Technology is helping to blur some lines in payments, where the big become bigger by buying what they need, or partnering – or both.
In the eternal “build or buy” debate, large players in the payments sphere are snapping up technology firms to boost capabilities and turbo-charge efforts to scale.
In the most recent example, just this past week, Paysafe said it struck a deal to acquire iPayment Holdings to enhance its U.S. presence.
But build vs. buy is no easy question to answer. And when it comes to bringing payments into their environment, software providers must mull a few things – including the concept of integrated payments.
Call it what you will, as Paya President Greg Cohen told PYMNTS’ Karen Webster in a recent interview: “If you’re a software guy, you call it ‘X’ and if you are a payments guy, you call it ‘Y.’ But what I think you’ve got is two industries – payments and software – that are having a natural convergence. The questions being asked are different depending on what side of the ecosystem you sit on.”
One thing is clear, as he said: Businesses are buying solutions now. In an age of cloud computing, and as computing power comes ever cheaper, “payments become a toll road” and “a value-added feature inside of some greater solution.”
A few strategies play out, and some players are adopting multiple strategies concurrently, said Cohen – boiling down to either offering integrated software solutions or powering the software providers themselves.
Against that backdrop, then, a software provider delivers a full set of software solutions, with payments embedded. Or, from the payments side, some firms can opt to distribute software, like Clover, or Square … or power software providers, which is what Cohen likened to what Stripe, Mercury and Cayan do – and what Paya does across different verticals, given their specific needs.
The two roads – from the payments perspective, powering software providers, and from the software side, building and shipping full-suite solutions – follow different paths, surmised Cohen.
Software providers eyeing payments typically look at that function as providing incremental revenue, said Cohen, to close the loop on transacting inside their own environments as an essential value-add.
On the payments side, Cohen said that many payments players are at a decision crossroads: asking themselves whether they should use payments to enable software players, or become a software player by either buying or building a software platform that can be distributed in a given vertical where payments is a value-add inside of a given solution, the same way payroll and time and attendance are.
However it shakes out between the two camps, Cohen said it’s not about which model wins out over the other, but “where the greater piece of the economic pie winds up.”
Distribution, he said, has always carried the greatest piece of the economic pie, even back to the days of the ISO, where the processor was responsible for 10 to 20 percent of the economics, while the ISO itself represented 80 to 90 percent.
Distribution as payments companies scale means “there is an arms race, as companies get the tools necessary to complete in a software world.” As Cohen noted, this is amply illustrated by the Chase/WePay deal or Global Payments’ purchase of ACTIVE Network, and First Data with Clover.
“Technology has much more to do with distribution than it ever did,” said Cohen.
But even as scale matters, and the world is increasingly cross-border, the question becomes whether payments players can make money just on payments.
If payments can be likened to a toll road, as mentioned above, the question becomes whether companies need ancillary offerings to fill the coffers – and the answer is yes, Cohen said.
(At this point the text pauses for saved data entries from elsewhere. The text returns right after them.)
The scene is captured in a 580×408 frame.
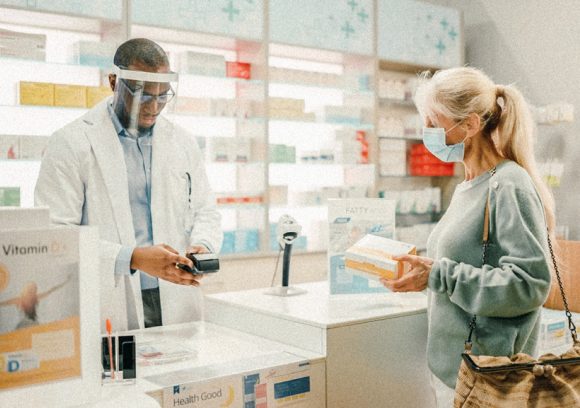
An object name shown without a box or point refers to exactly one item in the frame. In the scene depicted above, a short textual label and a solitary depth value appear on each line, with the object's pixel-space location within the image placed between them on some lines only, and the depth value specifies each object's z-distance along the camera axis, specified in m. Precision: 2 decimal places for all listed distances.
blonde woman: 1.68
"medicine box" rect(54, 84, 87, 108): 4.14
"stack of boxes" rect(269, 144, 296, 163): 5.14
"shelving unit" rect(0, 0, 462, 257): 4.25
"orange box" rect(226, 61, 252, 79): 4.96
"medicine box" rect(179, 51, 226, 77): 4.70
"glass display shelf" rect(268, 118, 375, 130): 5.18
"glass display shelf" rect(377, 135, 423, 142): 5.88
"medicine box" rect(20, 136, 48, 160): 4.07
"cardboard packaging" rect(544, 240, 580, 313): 3.69
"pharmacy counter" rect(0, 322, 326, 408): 1.62
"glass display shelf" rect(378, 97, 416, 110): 5.86
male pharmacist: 2.22
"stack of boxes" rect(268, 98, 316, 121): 5.11
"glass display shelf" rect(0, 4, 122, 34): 4.04
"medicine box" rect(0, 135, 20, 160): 4.01
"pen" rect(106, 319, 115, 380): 1.58
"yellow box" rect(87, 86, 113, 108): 4.22
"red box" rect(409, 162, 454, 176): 6.13
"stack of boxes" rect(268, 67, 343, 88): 5.16
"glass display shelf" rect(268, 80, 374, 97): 5.22
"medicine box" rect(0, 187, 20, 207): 4.01
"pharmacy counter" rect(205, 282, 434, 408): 2.00
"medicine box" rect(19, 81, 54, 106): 4.05
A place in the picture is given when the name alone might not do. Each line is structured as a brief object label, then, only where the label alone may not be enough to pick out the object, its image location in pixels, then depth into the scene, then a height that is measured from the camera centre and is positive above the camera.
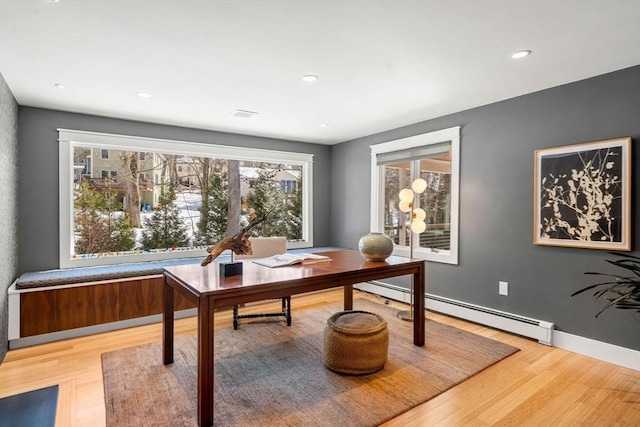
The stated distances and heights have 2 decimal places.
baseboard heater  3.05 -1.09
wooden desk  1.84 -0.47
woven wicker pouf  2.41 -0.98
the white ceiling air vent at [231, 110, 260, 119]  3.73 +1.11
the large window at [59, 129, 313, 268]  3.78 +0.21
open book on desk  2.58 -0.39
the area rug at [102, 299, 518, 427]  1.98 -1.19
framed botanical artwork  2.61 +0.13
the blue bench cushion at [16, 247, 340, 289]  3.08 -0.62
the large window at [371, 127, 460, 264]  3.87 +0.29
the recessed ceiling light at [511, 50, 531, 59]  2.32 +1.11
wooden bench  3.00 -0.88
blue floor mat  1.93 -1.21
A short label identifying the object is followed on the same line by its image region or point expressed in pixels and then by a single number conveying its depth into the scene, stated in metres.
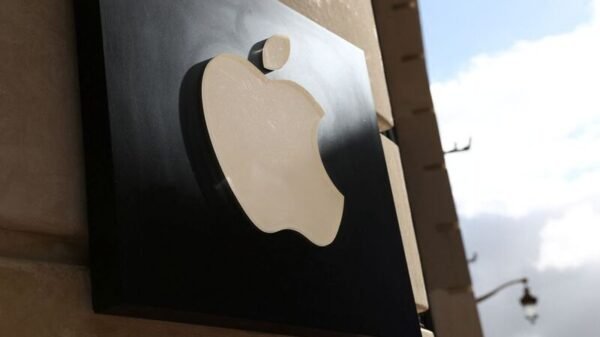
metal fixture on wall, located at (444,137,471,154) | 7.65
He cites Worldpay, where almost all of the revenue stems from payments as a result of the many things wrapped around the payment that drive greater revenues overall.
On a large scale, he said, “it’s value-added wrappers around payments that enable payments to be a revenue driver.”
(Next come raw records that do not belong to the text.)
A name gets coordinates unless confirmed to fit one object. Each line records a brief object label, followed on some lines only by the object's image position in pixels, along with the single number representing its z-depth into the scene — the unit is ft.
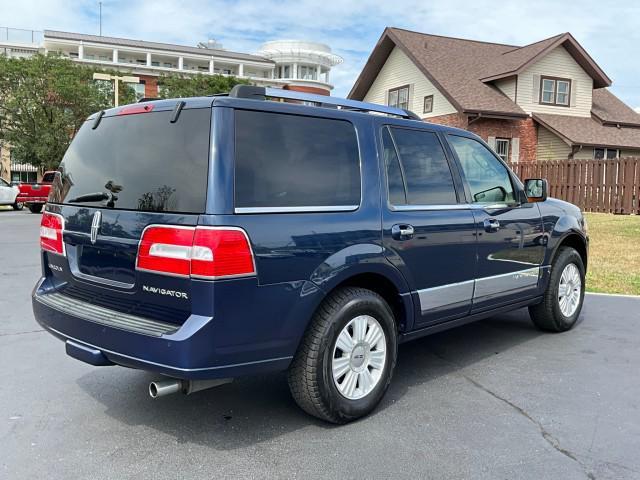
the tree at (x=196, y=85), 146.82
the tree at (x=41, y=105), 113.39
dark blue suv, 10.12
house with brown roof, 87.61
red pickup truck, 83.97
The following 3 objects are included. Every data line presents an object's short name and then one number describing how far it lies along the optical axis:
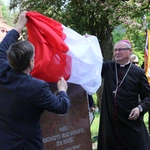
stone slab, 3.66
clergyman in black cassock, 3.89
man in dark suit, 2.43
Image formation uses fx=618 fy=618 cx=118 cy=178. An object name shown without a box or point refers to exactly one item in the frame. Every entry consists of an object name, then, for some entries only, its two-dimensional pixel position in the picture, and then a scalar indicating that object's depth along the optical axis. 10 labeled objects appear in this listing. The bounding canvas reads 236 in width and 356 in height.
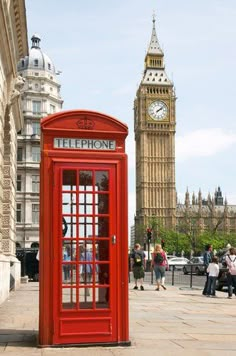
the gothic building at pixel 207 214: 137.12
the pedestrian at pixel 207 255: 21.98
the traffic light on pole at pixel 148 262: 41.90
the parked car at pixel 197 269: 36.24
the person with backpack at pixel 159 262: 19.07
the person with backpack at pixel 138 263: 19.11
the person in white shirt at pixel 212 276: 17.12
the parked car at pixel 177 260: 55.60
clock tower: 125.50
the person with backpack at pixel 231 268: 16.67
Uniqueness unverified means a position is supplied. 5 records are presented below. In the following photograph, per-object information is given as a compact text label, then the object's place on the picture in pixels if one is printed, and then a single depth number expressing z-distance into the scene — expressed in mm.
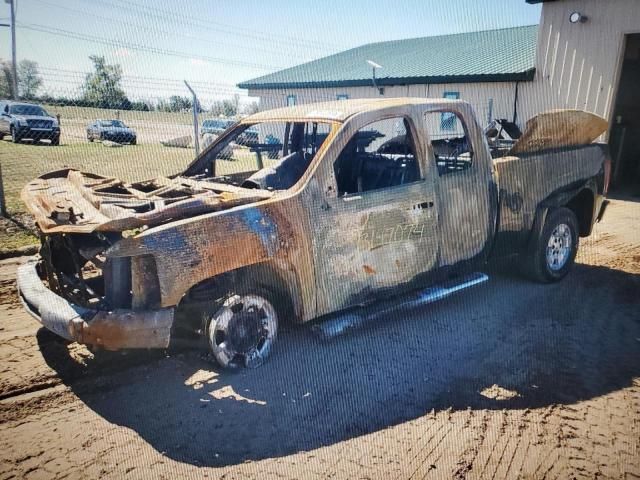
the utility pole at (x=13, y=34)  16120
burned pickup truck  3193
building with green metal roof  14062
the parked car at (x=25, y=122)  17906
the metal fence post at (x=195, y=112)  9247
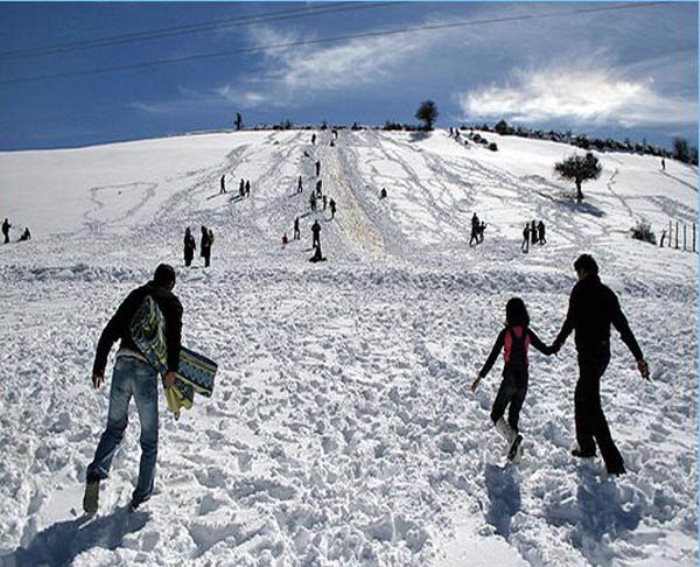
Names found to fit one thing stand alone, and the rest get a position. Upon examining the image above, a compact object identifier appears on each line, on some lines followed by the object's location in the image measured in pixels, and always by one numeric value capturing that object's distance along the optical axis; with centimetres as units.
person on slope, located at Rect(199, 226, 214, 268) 2591
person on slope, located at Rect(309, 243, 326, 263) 2826
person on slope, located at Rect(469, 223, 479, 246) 3725
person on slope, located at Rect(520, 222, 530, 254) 3477
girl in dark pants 614
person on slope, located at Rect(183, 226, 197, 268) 2534
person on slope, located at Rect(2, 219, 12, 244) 3769
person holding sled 487
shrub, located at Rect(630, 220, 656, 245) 4241
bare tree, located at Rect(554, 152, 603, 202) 6200
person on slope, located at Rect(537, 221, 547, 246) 3747
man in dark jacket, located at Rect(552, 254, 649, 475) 590
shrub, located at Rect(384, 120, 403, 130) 9769
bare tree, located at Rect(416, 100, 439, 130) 10100
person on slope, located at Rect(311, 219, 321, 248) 2925
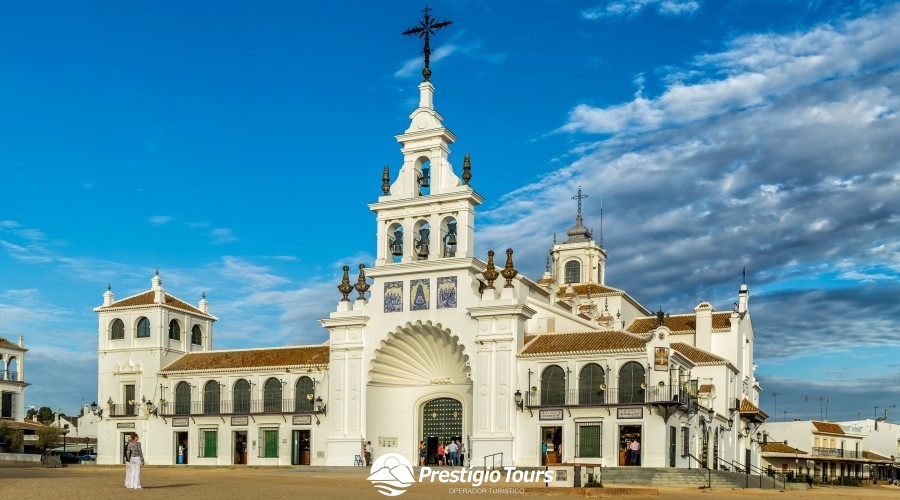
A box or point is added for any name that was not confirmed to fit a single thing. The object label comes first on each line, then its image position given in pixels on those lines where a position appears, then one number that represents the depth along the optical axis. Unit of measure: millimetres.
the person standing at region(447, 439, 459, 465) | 45625
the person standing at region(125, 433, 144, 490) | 26062
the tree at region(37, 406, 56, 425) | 108575
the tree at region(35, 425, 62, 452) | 67812
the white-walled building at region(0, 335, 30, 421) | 70062
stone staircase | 37062
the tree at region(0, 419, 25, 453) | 64750
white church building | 43344
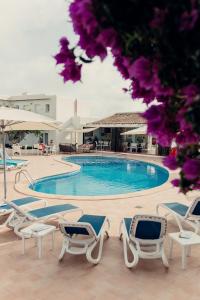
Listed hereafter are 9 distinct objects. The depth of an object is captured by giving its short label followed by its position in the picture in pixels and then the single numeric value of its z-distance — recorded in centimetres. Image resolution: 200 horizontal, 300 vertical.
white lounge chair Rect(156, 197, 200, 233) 724
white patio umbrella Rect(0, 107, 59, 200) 973
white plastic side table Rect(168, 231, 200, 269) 566
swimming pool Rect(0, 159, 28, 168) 1983
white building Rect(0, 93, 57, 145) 3947
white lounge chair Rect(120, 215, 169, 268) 569
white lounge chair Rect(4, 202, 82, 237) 723
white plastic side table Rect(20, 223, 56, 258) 614
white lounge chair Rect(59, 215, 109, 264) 585
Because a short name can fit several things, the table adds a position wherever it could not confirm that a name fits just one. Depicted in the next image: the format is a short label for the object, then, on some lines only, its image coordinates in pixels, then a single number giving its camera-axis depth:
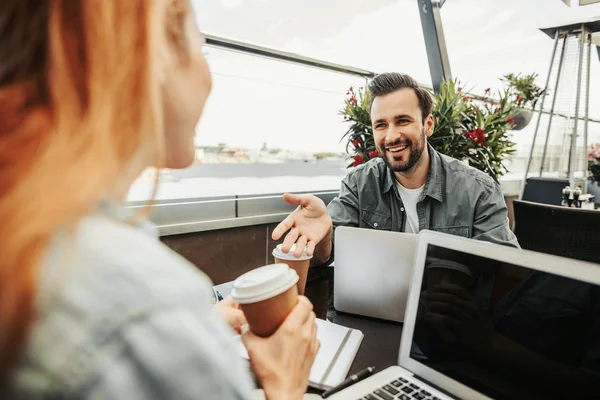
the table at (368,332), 0.87
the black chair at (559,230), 1.98
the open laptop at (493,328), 0.59
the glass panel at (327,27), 2.23
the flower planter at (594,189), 4.44
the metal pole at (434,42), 3.38
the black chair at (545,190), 4.08
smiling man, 1.84
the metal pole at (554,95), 4.23
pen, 0.73
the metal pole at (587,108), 4.15
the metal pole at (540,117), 4.24
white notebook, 0.77
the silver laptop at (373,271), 1.01
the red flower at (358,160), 2.61
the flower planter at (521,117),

Looking ahead, Cohen cautions “a day of reckoning” for some software providers, who have branched into touching money and managing risk without being fully prepared for the responsibilities of managing risk and enabling settlement.
“I think there’s a lot more education [needed] for PayFacs who are not adept at settlement and managing risk – because those are the two scary areas around the payments transactions that even bigger players have shied away from,” Cohen explained. Some large eCommerce firms and marketplaces have opted to have payments powered by other companies.
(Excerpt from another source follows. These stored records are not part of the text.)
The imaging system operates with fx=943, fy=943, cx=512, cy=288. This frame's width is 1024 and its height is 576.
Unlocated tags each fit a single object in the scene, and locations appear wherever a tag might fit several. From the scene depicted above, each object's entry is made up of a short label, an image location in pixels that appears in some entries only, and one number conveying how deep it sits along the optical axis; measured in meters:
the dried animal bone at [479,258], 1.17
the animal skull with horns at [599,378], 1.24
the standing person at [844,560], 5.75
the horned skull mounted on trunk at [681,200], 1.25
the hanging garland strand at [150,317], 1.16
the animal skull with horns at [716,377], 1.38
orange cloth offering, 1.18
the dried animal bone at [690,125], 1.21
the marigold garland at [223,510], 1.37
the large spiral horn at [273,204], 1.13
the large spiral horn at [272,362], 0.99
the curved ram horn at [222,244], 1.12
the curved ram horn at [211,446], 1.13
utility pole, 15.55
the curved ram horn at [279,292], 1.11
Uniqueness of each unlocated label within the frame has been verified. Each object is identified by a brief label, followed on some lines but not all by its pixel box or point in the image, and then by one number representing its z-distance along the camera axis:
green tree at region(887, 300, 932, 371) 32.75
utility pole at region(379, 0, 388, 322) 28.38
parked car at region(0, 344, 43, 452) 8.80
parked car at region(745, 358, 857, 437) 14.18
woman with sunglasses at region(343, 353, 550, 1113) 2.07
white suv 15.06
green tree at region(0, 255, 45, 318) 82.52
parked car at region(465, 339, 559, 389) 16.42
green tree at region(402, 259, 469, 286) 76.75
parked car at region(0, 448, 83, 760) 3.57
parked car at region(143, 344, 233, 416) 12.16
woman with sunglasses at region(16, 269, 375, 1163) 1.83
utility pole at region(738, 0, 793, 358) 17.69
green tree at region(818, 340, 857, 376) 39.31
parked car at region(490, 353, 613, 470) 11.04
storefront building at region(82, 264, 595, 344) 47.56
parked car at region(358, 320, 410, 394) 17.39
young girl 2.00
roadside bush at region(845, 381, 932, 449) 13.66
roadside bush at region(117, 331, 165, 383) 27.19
That day of reckoning may be hastened in a post-Facebook, pre-GDPR world, he said, where questions about data security abound from current and would-be customers.
Of concerns that arise, Cohen said they include “everything from security of information to how you handle tokenized data in your own vault, to who you share that data with … it’s more of a conversation around processors and their vendors … I expect to see more on that, and I expect to see more from a regulatory standpoint about how we handle [data and security].”